The FDCPA, 15 U.S.C. §1692

Congress enacted the FDCPA for the stated purpose of prohibiting "abusive practices by debt collectors" in the collection of "consumer" debts. "Consumer debts" are defined as obligations or alleged obligations on the part of a "consumer" (defined as a natural person) "to pay money arising out of a transaction in which the money, property, insurance or services that are the subject matter of the transaction are primarily for personal, family or household purposes." 15 U.S.C. §1692a(3),(5). In its findings and purposes related to the FDCPA, Congress also declared that "abusive debt collection practices directly affect interstate commerce, even where they are purely intrastate in nature."

"Debt Collectors" Subject to the FDCPA

For the most part, the Act applies to "debt collectors" as defined in the Act, and not to "creditors" (defined as persons who offer or extend credit, creating a debt or to whom a debt is owed). However, the definition of "debt collector" includes creditors attempting to collect their own debts under other names. Assignees of debts of another, which are in default solely for the purpose of collecting them, also are excluded from the FDCPA's definition of "creditor" and instead treated as debt collectors.3

Application of subsection (c) to hold a creditor liable under the Act is illustrated in Nielsen v. Dickerson, 307 F.3d 623 (7th Cir. 2002). In Nielsen, the Seventh Circuit affirmed summary judgment in a class action against a credit card account creditor and an attorney it hired to send out thousands of collection letters that the court found falsely suggested that the attorney was actively involved in the creditor's debt collection efforts and would file suit if the debts were not paid. Because the attorney hired by the creditor to send out the collection letters essentially plugged information provided by the creditor into a form letter and was not otherwise actively involved in the debt collection process (calls from consumers in response to the letter were directed back to the creditor), the court applied subsection (c) to hold the credit card account creditor liable.

Attorneys may be "debt collectors" under the FDCPA. Heintz v. Jenkins, 514 U.S. 291 (1995); Nielsen v. Dickerson, supra; (lawyer who regularly tries to obtain payment of consumer debts through litigation is a person who "regularly collects or attempts to collect...debts owed" another, such attorneys were covered under the FDCPA); Scott v. Jones, 964 F.2d 314 the Fourth Circuit (4th Cir. 1992) (court found that the "principal purpose" of the defendant attorney's business was the collection of debts because at least 70-80 percent of the defendant's fees were generated in relation to work performed toward the collection of debts); Garrett v. Derbes, 110 F.3d 317 (5th Cir. 1997) (percentage of debt collection services is irrelevant if the volume of debt collection services is great enough; attorney who collected debts from 639 individuals over nine months "regularly collected debts," even though collection efforts accounted for just 0.5 percent of his overall practice); Fuller v. Becker & Poliakoff, 192 F. Supp. 2d 1361 (M.D. Fla. 2002) (homeowners' association attorneys who sent collection letters for delinquent maintenance assessments "regularly attempted to collect" consumer debts). Contrast Franco v. Maraldo, No. 99-3265, 2000 WL 288378 (E.D. La. Mar. 16, 2000) (attorney was not a "debt collector" under the FDCPA, as debt collection was not the "principal purpose" of his business; less than one percent of his practice involved the collection of debts on behalf of one client, and the attorney had only engaged in two collection matters).

[Stored entries]
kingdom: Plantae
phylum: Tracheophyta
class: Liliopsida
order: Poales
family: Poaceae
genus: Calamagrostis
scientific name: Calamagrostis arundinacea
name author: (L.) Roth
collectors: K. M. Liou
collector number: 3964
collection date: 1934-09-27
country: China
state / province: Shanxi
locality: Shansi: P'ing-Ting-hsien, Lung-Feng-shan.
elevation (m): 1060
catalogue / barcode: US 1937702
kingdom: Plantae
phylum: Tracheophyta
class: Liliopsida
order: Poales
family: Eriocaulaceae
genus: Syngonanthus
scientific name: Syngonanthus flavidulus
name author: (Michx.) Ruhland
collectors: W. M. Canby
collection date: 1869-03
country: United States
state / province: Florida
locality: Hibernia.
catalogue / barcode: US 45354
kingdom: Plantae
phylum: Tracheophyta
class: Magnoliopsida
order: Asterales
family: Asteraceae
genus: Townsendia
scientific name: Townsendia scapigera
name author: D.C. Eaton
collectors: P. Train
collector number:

WRITTEN TASK 1: Quote word for word the part of the FDCPA passage starting at "Application of subsection" and ending at "account creditor liable.".
WRITTEN TASK 2: From the plant sheet entries, give only the lines starting at the one containing "family: Asteraceae" and ending at the last line of the entries. Change "name author" to "authority" and leave everything else the same.

EXPECTED ANSWER 1:
Application of subsection (c) to hold a creditor liable under the Act is illustrated in Nielsen v. Dickerson, 307 F.3d 623 (7th Cir. 2002). In Nielsen, the Seventh Circuit affirmed summary judgment in a class action against a credit card account creditor and an attorney it hired to send out thousands of collection letters that the court found falsely suggested that the attorney was actively involved in the creditor's debt collection efforts and would file suit if the debts were not paid. Because the attorney hired by the creditor to send out the collection letters essentially plugged information provided by the creditor into a form letter and was not otherwise actively involved in the debt collection process (calls from consumers in response to the letter were directed back to the creditor), the court applied subsection (c) to hold the credit card account creditor liable.

EXPECTED ANSWER 2:
family: Asteraceae
genus: Townsendia
scientific name: Townsendia scapigera
authority: D.C. Eaton
collectors: P. Train
collector number:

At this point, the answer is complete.